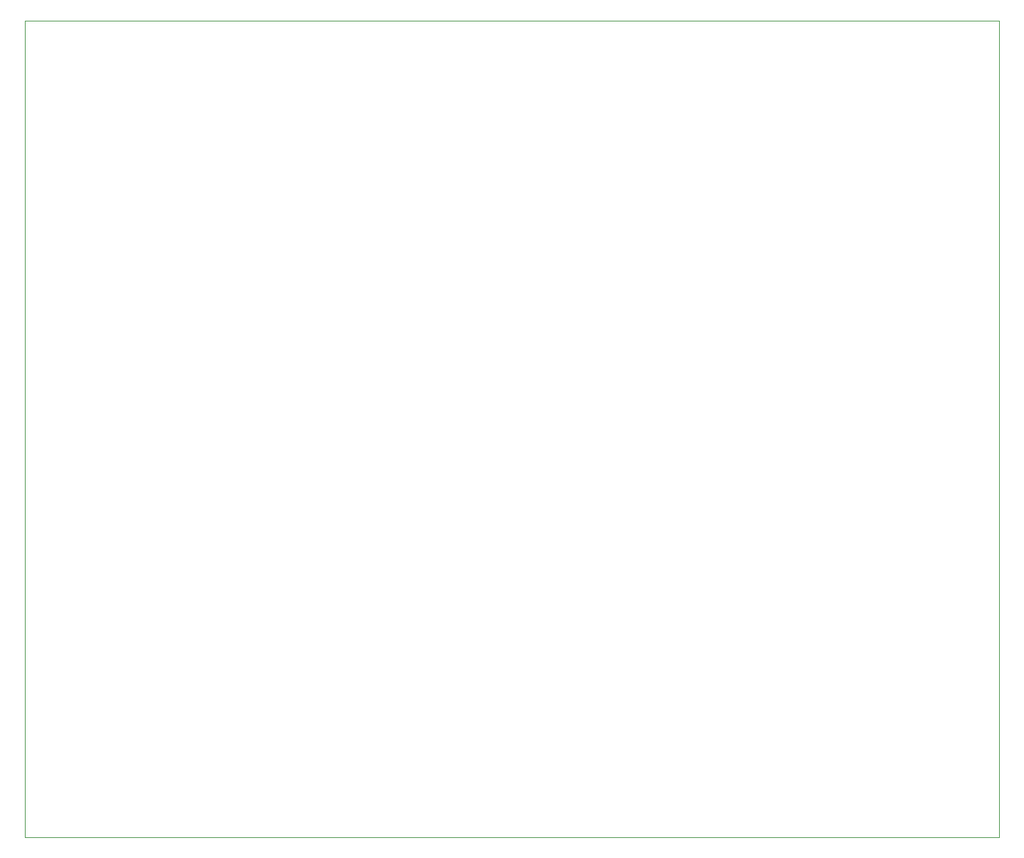
<source format=gbr>
G04 #@! TF.GenerationSoftware,KiCad,Pcbnew,(6.0.9-0)*
G04 #@! TF.CreationDate,2022-12-20T12:29:31-05:00*
G04 #@! TF.ProjectId,ember-pcb,656d6265-722d-4706-9362-2e6b69636164,rev?*
G04 #@! TF.SameCoordinates,Original*
G04 #@! TF.FileFunction,Profile,NP*
%FSLAX46Y46*%
G04 Gerber Fmt 4.6, Leading zero omitted, Abs format (unit mm)*
G04 Created by KiCad (PCBNEW (6.0.9-0)) date 2022-12-20 12:29:31*
%MOMM*%
%LPD*%
G01*
G04 APERTURE LIST*
G04 #@! TA.AperFunction,Profile*
%ADD10C,0.100000*%
G04 #@! TD*
G04 APERTURE END LIST*
D10*
X188468000Y-147955000D02*
X69215000Y-147955000D01*
X69215000Y-147955000D02*
X69215000Y-48006000D01*
X69215000Y-48006000D02*
X188468000Y-48006000D01*
X188468000Y-48006000D02*
X188468000Y-147955000D01*
M02*

</source>
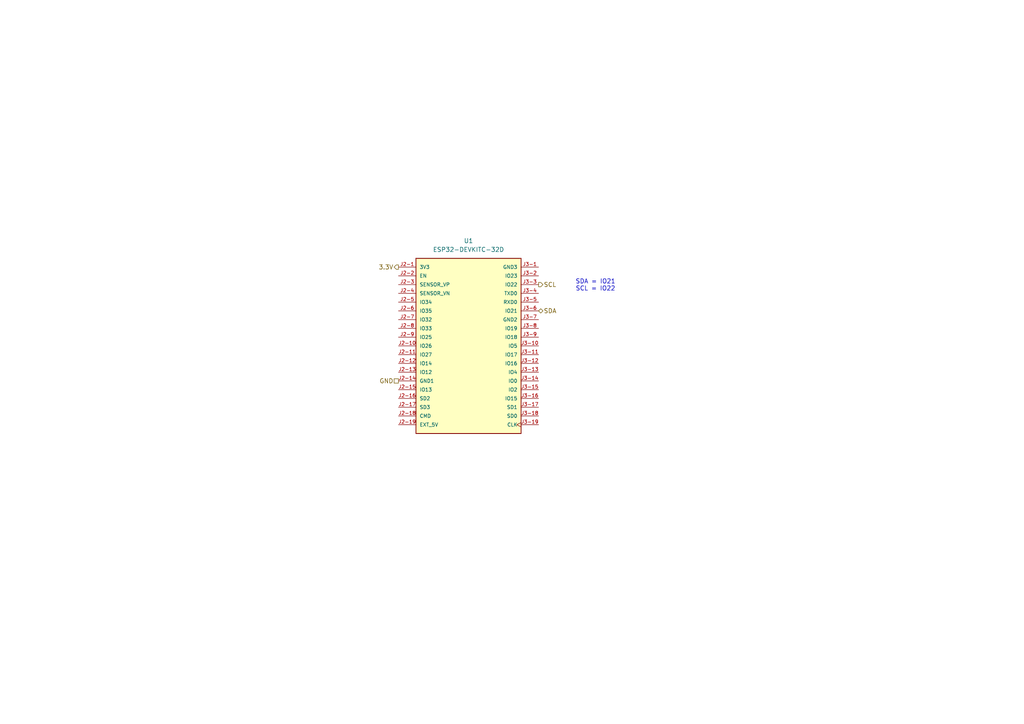
<source format=kicad_sch>
(kicad_sch
	(version 20231120)
	(generator "eeschema")
	(generator_version "8.0")
	(uuid "9a39777a-4d61-40aa-83ff-d07b1525fb43")
	(paper "A4")
	
	(text "SDA = IO21\nSCL = IO22"
		(exclude_from_sim no)
		(at 172.72 82.804 0)
		(effects
			(font
				(size 1.27 1.27)
			)
		)
		(uuid "f4a9ef68-38a5-4a23-af65-380085b766e8")
	)
	(hierarchical_label "SCL"
		(shape output)
		(at 156.21 82.55 0)
		(fields_autoplaced yes)
		(effects
			(font
				(size 1.27 1.27)
			)
			(justify left)
		)
		(uuid "42a8eb5d-36b5-429e-b364-4c7dfd28d5d0")
	)
	(hierarchical_label "GND"
		(shape passive)
		(at 115.57 110.49 180)
		(fields_autoplaced yes)
		(effects
			(font
				(size 1.27 1.27)
			)
			(justify right)
		)
		(uuid "9050950f-0b26-40ef-b706-af1c831b5c37")
	)
	(hierarchical_label "3.3V"
		(shape output)
		(at 115.57 77.47 180)
		(fields_autoplaced yes)
		(effects
			(font
				(size 1.27 1.27)
			)
			(justify right)
		)
		(uuid "c84db005-2f2f-4a93-821d-79e87b6a53a6")
	)
	(hierarchical_label "SDA"
		(shape bidirectional)
		(at 156.21 90.17 0)
		(fields_autoplaced yes)
		(effects
			(font
				(size 1.27 1.27)
			)
			(justify left)
		)
		(uuid "dbc6ee00-8a65-42a7-a4ad-3ba055f42066")
	)
	(symbol
		(lib_id "ESP32-DEVKITC-32D:ESP32-DEVKITC-32D")
		(at 135.89 100.33 0)
		(unit 1)
		(exclude_from_sim no)
		(in_bom yes)
		(on_board yes)
		(dnp no)
		(fields_autoplaced yes)
		(uuid "a511af67-a7fc-478a-9683-13e38abe16cd")
		(property "Reference" "U1"
			(at 135.89 69.85 0)
			(effects
				(font
					(size 1.27 1.27)
				)
			)
		)
		(property "Value" "ESP32-DEVKITC-32D"
			(at 135.89 72.39 0)
			(effects
				(font
					(size 1.27 1.27)
				)
			)
		)
		(property "Footprint" "digikey-footprints:MODULE_ESP32-DEVKITC-32D"
			(at 135.89 100.33 0)
			(effects
				(font
					(size 1.27 1.27)
				)
				(justify bottom)
				(hide yes)
			)
		)
		(property "Datasheet" ""
			(at 135.89 100.33 0)
			(effects
				(font
					(size 1.27 1.27)
				)
				(hide yes)
			)
		)
		(property "Description" ""
			(at 135.89 100.33 0)
			(effects
				(font
					(size 1.27 1.27)
				)
				(hide yes)
			)
		)
		(property "DigiKey_Part_Number" "4166-ESP32-DEVKITC-32D-ND"
			(at 135.89 100.33 0)
			(effects
				(font
					(size 1.27 1.27)
				)
				(justify bottom)
				(hide yes)
			)
		)
		(property "SnapEDA_Link" "https://www.snapeda.com/parts/ESP32-DEVKITC-32D/Espressif+Systems/view-part/?ref=snap"
			(at 135.89 100.33 0)
			(effects
				(font
					(size 1.27 1.27)
				)
				(justify bottom)
				(hide yes)
			)
		)
		(property "MAXIMUM_PACKAGE_HEIGHT" "N/A"
			(at 135.89 100.33 0)
			(effects
				(font
					(size 1.27 1.27)
				)
				(justify bottom)
				(hide yes)
			)
		)
		(property "Package" "None"
			(at 135.89 100.33 0)
			(effects
				(font
					(size 1.27 1.27)
				)
				(justify bottom)
				(hide yes)
			)
		)
		(property "Check_prices" "https://www.snapeda.com/parts/ESP32-DEVKITC-32D/Espressif+Systems/view-part/?ref=eda"
			(at 135.89 100.33 0)
			(effects
				(font
					(size 1.27 1.27)
				)
				(justify bottom)
				(hide yes)
			)
		)
		(property "STANDARD" "Manufacturer Recommendations"
			(at 135.89 100.33 0)
			(effects
				(font
					(size 1.27 1.27)
				)
				(justify bottom)
				(hide yes)
			)
		)
		(property "PARTREV" "V4"
			(at 135.89 100.33 0)
			(effects
				(font
					(size 1.27 1.27)
				)
				(justify bottom)
				(hide yes)
			)
		)
		(property "MF" "Espressif Systems"
			(at 135.89 100.33 0)
			(effects
				(font
					(size 1.27 1.27)
				)
				(justify bottom)
				(hide yes)
			)
		)
		(property "MP" "ESP32-DEVKITC-32D"
			(at 135.89 100.33 0)
			(effects
				(font
					(size 1.27 1.27)
				)
				(justify bottom)
				(hide yes)
			)
		)
		(property "Description_1" "\n                        \n                            WiFi Development Tools (802.11) ESP32 General Development Kit, ESP32-WROOM-32D on the board\n                        \n"
			(at 135.89 100.33 0)
			(effects
				(font
					(size 1.27 1.27)
				)
				(justify bottom)
				(hide yes)
			)
		)
		(property "MANUFACTURER" "Espressif Systems"
			(at 135.89 100.33 0)
			(effects
				(font
					(size 1.27 1.27)
				)
				(justify bottom)
				(hide yes)
			)
		)
		(property "SNAPEDA_PN" "ESP32-DEVKITC-32D"
			(at 135.89 100.33 0)
			(effects
				(font
					(size 1.27 1.27)
				)
				(justify bottom)
				(hide yes)
			)
		)
		(pin "J3-10"
			(uuid "c42dffd5-b380-43f4-9748-dc2e3b49b799")
		)
		(pin "J3-7"
			(uuid "ce461e1c-df85-4556-9ba8-8c07ef351d77")
		)
		(pin "J3-15"
			(uuid "91f2e78f-88ad-4d0b-9acd-bded7cb7abd5")
		)
		(pin "J2-3"
			(uuid "7c489aaf-3919-4798-9f83-19ea6029fa77")
		)
		(pin "J2-5"
			(uuid "98141425-7c0e-40eb-a5bf-f34274919a0e")
		)
		(pin "J2-2"
			(uuid "38f1cfa8-6ce1-4f54-af82-176c2bf681ac")
		)
		(pin "J2-8"
			(uuid "bec2d457-e0c2-459b-b656-857e2f2b8d55")
		)
		(pin "J2-13"
			(uuid "53a483a0-b222-4556-9c7f-775e011688c9")
		)
		(pin "J2-14"
			(uuid "646c47ec-09a2-4aa9-8ad6-66d294a81bc5")
		)
		(pin "J3-18"
			(uuid "85e24052-135f-4b89-9d34-132798141fe9")
		)
		(pin "J3-3"
			(uuid "9d0c7cfd-d1c7-4307-a29a-f20a72214952")
		)
		(pin "J2-16"
			(uuid "e83f50cf-df52-4a17-8eca-036802cba31b")
		)
		(pin "J3-14"
			(uuid "dec797f6-385a-4565-a65b-178de3da35ce")
		)
		(pin "J3-5"
			(uuid "0ef94e16-ac45-499f-95ec-1c870f80a304")
		)
		(pin "J3-12"
			(uuid "326917da-36d3-43c0-a0ac-5a678de6cf3e")
		)
		(pin "J3-16"
			(uuid "090eccd6-fc99-4d92-a2f0-f4e056d92e70")
		)
		(pin "J2-6"
			(uuid "af2ecf42-59d5-4bc5-9b0b-3ed5078ecadb")
		)
		(pin "J2-9"
			(uuid "f1a11dbd-749f-49e1-913c-57134916c6c6")
		)
		(pin "J2-7"
			(uuid "bb9a7f1b-9012-48b4-a407-61c23209b002")
		)
		(pin "J2-1"
			(uuid "ea3c1f25-11b0-4c38-a0fd-fa2ff1affd91")
		)
		(pin "J2-12"
			(uuid "b6778610-172b-4861-a28e-035f97d49b73")
		)
		(pin "J3-19"
			(uuid "75524424-d069-4989-9088-fd2d936ef3b0")
		)
		(pin "J2-18"
			(uuid "051c6939-82d5-40a8-aab8-77c9d16df556")
		)
		(pin "J2-15"
			(uuid "8c3b9f64-63bf-4658-a249-1c7683735fea")
		)
		(pin "J2-19"
			(uuid "cb303245-d107-4553-b37b-4fd7d5dbaa1b")
		)
		(pin "J3-4"
			(uuid "efe31e0c-f4fd-4766-ad87-1bcdd6ab73b7")
		)
		(pin "J2-4"
			(uuid "f1bb4f92-6e37-4e1c-99e3-8c63e5656048")
		)
		(pin "J3-8"
			(uuid "48a9cb86-f749-49dd-bf32-a20897345bd3")
		)
		(pin "J3-13"
			(uuid "6e52e4f7-8e00-43ff-b719-c2ea0394655f")
		)
		(pin "J3-1"
			(uuid "1f3d6670-b060-4a0b-821c-63a91f3c0c7a")
		)
		(pin "J2-17"
			(uuid "ce6e6c0f-5a3a-406b-af03-1a65434f9147")
		)
		(pin "J3-17"
			(uuid "e5261067-8efd-4b7c-bbe7-fc7f8a49eea0")
		)
		(pin "J3-11"
			(uuid "ffdcfe2e-dd0c-47c5-aba3-83eb63eb7612")
		)
		(pin "J3-6"
			(uuid "1a084c5b-4c76-406c-987d-938185cce5b3")
		)
		(pin "J3-9"
			(uuid "041d012f-0cc2-4b7a-860b-0ea8faa22ad0")
		)
		(pin "J3-2"
			(uuid "31b3a743-6d70-4cfc-9b32-b95a62a054d4")
		)
		(pin "J2-10"
			(uuid "908ad390-631d-4d43-8cbb-17ddce50bbd5")
		)
		(pin "J2-11"
			(uuid "71397c8f-4c75-4670-ac0f-938e88e8e551")
		)
		(instances
			(project "ESP-v3locirap2rs_hardware"
				(path "/1e8ac7e4-9b26-4abc-8f5a-d72e2e725c2d/15d1da46-527f-4cf7-a98d-c873e1d044e3"
					(reference "U1")
					(unit 1)
				)
			)
		)
	)
)

</source>
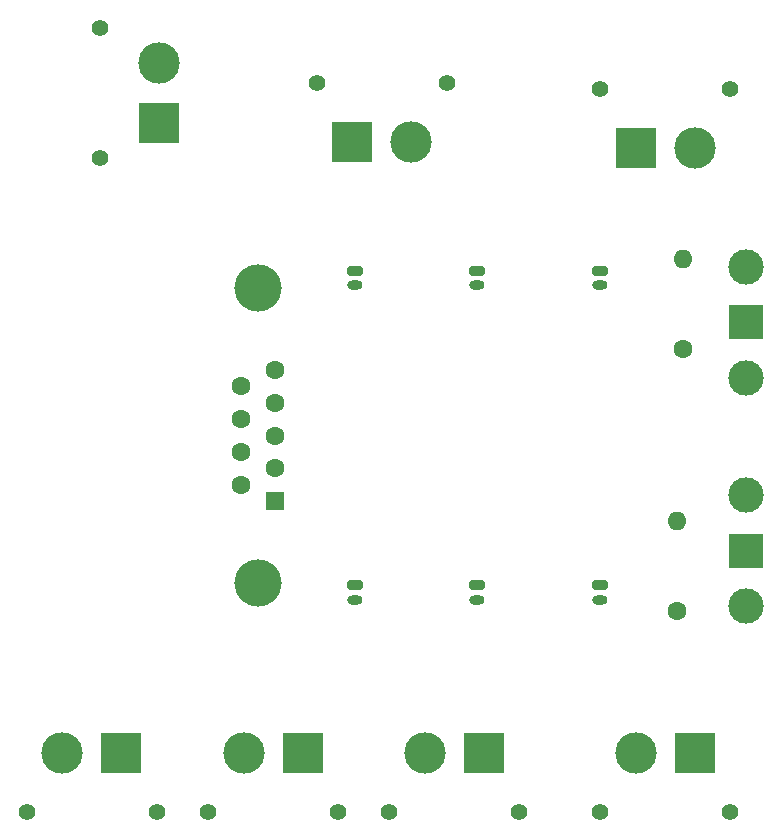
<source format=gbr>
%TF.GenerationSoftware,KiCad,Pcbnew,8.0.0*%
%TF.CreationDate,2024-03-05T11:34:16-05:00*%
%TF.ProjectId,TmotorsPCB,546d6f74-6f72-4735-9043-422e6b696361,rev?*%
%TF.SameCoordinates,Original*%
%TF.FileFunction,Soldermask,Top*%
%TF.FilePolarity,Negative*%
%FSLAX46Y46*%
G04 Gerber Fmt 4.6, Leading zero omitted, Abs format (unit mm)*
G04 Created by KiCad (PCBNEW 8.0.0) date 2024-03-05 11:34:16*
%MOMM*%
%LPD*%
G01*
G04 APERTURE LIST*
G04 Aperture macros list*
%AMRoundRect*
0 Rectangle with rounded corners*
0 $1 Rounding radius*
0 $2 $3 $4 $5 $6 $7 $8 $9 X,Y pos of 4 corners*
0 Add a 4 corners polygon primitive as box body*
4,1,4,$2,$3,$4,$5,$6,$7,$8,$9,$2,$3,0*
0 Add four circle primitives for the rounded corners*
1,1,$1+$1,$2,$3*
1,1,$1+$1,$4,$5*
1,1,$1+$1,$6,$7*
1,1,$1+$1,$8,$9*
0 Add four rect primitives between the rounded corners*
20,1,$1+$1,$2,$3,$4,$5,0*
20,1,$1+$1,$4,$5,$6,$7,0*
20,1,$1+$1,$6,$7,$8,$9,0*
20,1,$1+$1,$8,$9,$2,$3,0*%
G04 Aperture macros list end*
%ADD10C,1.400000*%
%ADD11R,3.500000X3.500000*%
%ADD12C,3.500000*%
%ADD13RoundRect,0.200000X-0.450000X0.200000X-0.450000X-0.200000X0.450000X-0.200000X0.450000X0.200000X0*%
%ADD14O,1.300000X0.800000*%
%ADD15C,3.000000*%
%ADD16R,3.000000X3.000000*%
%ADD17O,1.600000X1.600000*%
%ADD18C,1.600000*%
%ADD19R,1.600000X1.600000*%
%ADD20C,4.000000*%
G04 APERTURE END LIST*
D10*
%TO.C,J13*%
X135000000Y-38150000D03*
X146000000Y-38150000D03*
D11*
X138000000Y-43150000D03*
D12*
X143000000Y-43150000D03*
%TD*%
D10*
%TO.C,J12*%
X111000000Y-37650000D03*
X122000000Y-37650000D03*
D11*
X114000000Y-42650000D03*
D12*
X119000000Y-42650000D03*
%TD*%
D10*
%TO.C,J11*%
X97450000Y-99350000D03*
X86450000Y-99350000D03*
D11*
X94450000Y-94350000D03*
D12*
X89450000Y-94350000D03*
%TD*%
%TO.C,J10*%
X104800000Y-94350000D03*
D11*
X109800000Y-94350000D03*
D10*
X101800000Y-99350000D03*
X112800000Y-99350000D03*
%TD*%
D12*
%TO.C,J9*%
X120150000Y-94350000D03*
D11*
X125150000Y-94350000D03*
D10*
X117150000Y-99350000D03*
X128150000Y-99350000D03*
%TD*%
D12*
%TO.C,J8*%
X138000000Y-94350000D03*
D11*
X143000000Y-94350000D03*
D10*
X135000000Y-99350000D03*
X146000000Y-99350000D03*
%TD*%
%TO.C,J7*%
X92650000Y-44000000D03*
X92650000Y-33000000D03*
D11*
X97650000Y-41000000D03*
D12*
X97650000Y-36000000D03*
%TD*%
D13*
%TO.C,J4*%
X124599100Y-80190000D03*
D14*
X124599100Y-81440000D03*
%TD*%
D13*
%TO.C,J6*%
X134996600Y-80190000D03*
D14*
X134996600Y-81440000D03*
%TD*%
%TO.C,J5*%
X134996600Y-54790000D03*
D13*
X134996600Y-53540000D03*
%TD*%
%TO.C,J3*%
X124599100Y-53540000D03*
D14*
X124599100Y-54790000D03*
%TD*%
D13*
%TO.C,J2*%
X114201600Y-80190000D03*
D14*
X114201600Y-81440000D03*
%TD*%
D15*
%TO.C,SW1*%
X147300000Y-72565000D03*
X147300000Y-81965000D03*
D16*
X147300000Y-77265000D03*
%TD*%
D17*
%TO.C,R2*%
X141500000Y-74770000D03*
D18*
X141500000Y-82390000D03*
%TD*%
%TO.C,X2*%
X104615331Y-63345000D03*
X104615331Y-66115000D03*
X104615331Y-68885000D03*
X104615331Y-71655000D03*
X107455331Y-61960000D03*
X107455331Y-64730000D03*
X107455331Y-67500000D03*
X107455331Y-70270000D03*
D19*
X107455331Y-73040000D03*
D20*
X106035331Y-80000000D03*
X106035331Y-55000000D03*
%TD*%
D16*
%TO.C,SW2*%
X147300000Y-57925000D03*
D15*
X147300000Y-62625000D03*
X147300000Y-53225000D03*
%TD*%
D18*
%TO.C,R1*%
X141971600Y-60210000D03*
D17*
X141971600Y-52590000D03*
%TD*%
D14*
%TO.C,J1*%
X114201600Y-54790000D03*
D13*
X114201600Y-53540000D03*
%TD*%
M02*

</source>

Task statement: Only the lines above from the one with "X104615331Y-66115000D03*" up to and including the one with "X147300000Y-57925000D03*" should be repeated, exactly as written.

Task output:
X104615331Y-66115000D03*
X104615331Y-68885000D03*
X104615331Y-71655000D03*
X107455331Y-61960000D03*
X107455331Y-64730000D03*
X107455331Y-67500000D03*
X107455331Y-70270000D03*
D19*
X107455331Y-73040000D03*
D20*
X106035331Y-80000000D03*
X106035331Y-55000000D03*
%TD*%
D16*
%TO.C,SW2*%
X147300000Y-57925000D03*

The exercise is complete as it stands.